Objective: This review aims to provide an overview of in vitro screening methodologies for antimalarial drug discovery and to present results of this effort in Panama during the last quarter century.
Methods: A literature search in SciFinder and PubMed and original publications of Panamanian scientists was performed to gather all the information on antimalarial drug discovery from the Panamanian flora and in vitro screening methods.

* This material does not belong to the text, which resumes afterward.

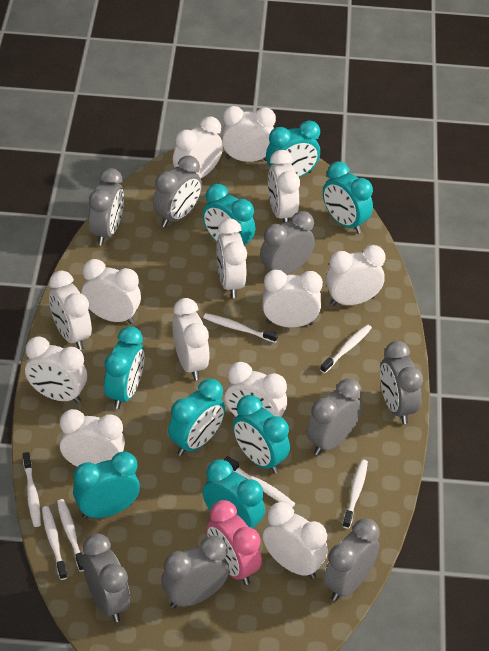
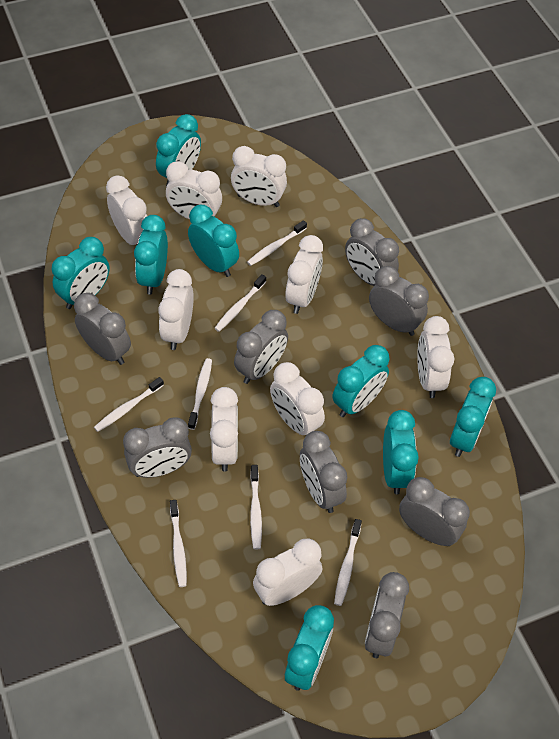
pink clock: 1 -> 0
white clock: 13 -> 9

Results and conclusions: A variety of colorimetric, staining, fluorometric, and mass spectrometry and radioactivity-based methods have been provided. The advantages and limitations of these methods are also discussed. Plants used in ethnomedicine for symptoms of malaria by three native Panamanian groups of Amerindians, Kuna, Ngöbe Buglé and Teribes are provided. Seven most active plants with IC50 values < 10 μg/mL were identified Talisia nervosa Radlk. (Sapindaceae), Topobea parasitica Aubl.(Melastomataceae), Monochaetum myrtoideum Naudin (Melastomataceae), Bourreria spathulata (Miers) Hemsl.(Boraginaceae), Polygonum acuminatum Kunth (Polygonaceae), Clematis campestris A. St.-Hil. (Ranunculaceae) and Terminalia triflora (Griseb.) Lillo (Combretaceae). Thirty bioactive compounds belonging to a variety of chemical classes such as spermine and isoquinoline alkaloids, glycosylflavones, phenylethanoid glycosides, ecdysteroids, quercetin arabinofuranosides, clerodane-type diterpenoids, sipandinolid, galloylquercetin derivatives, gallates, oleamide and mangiferin derivatives.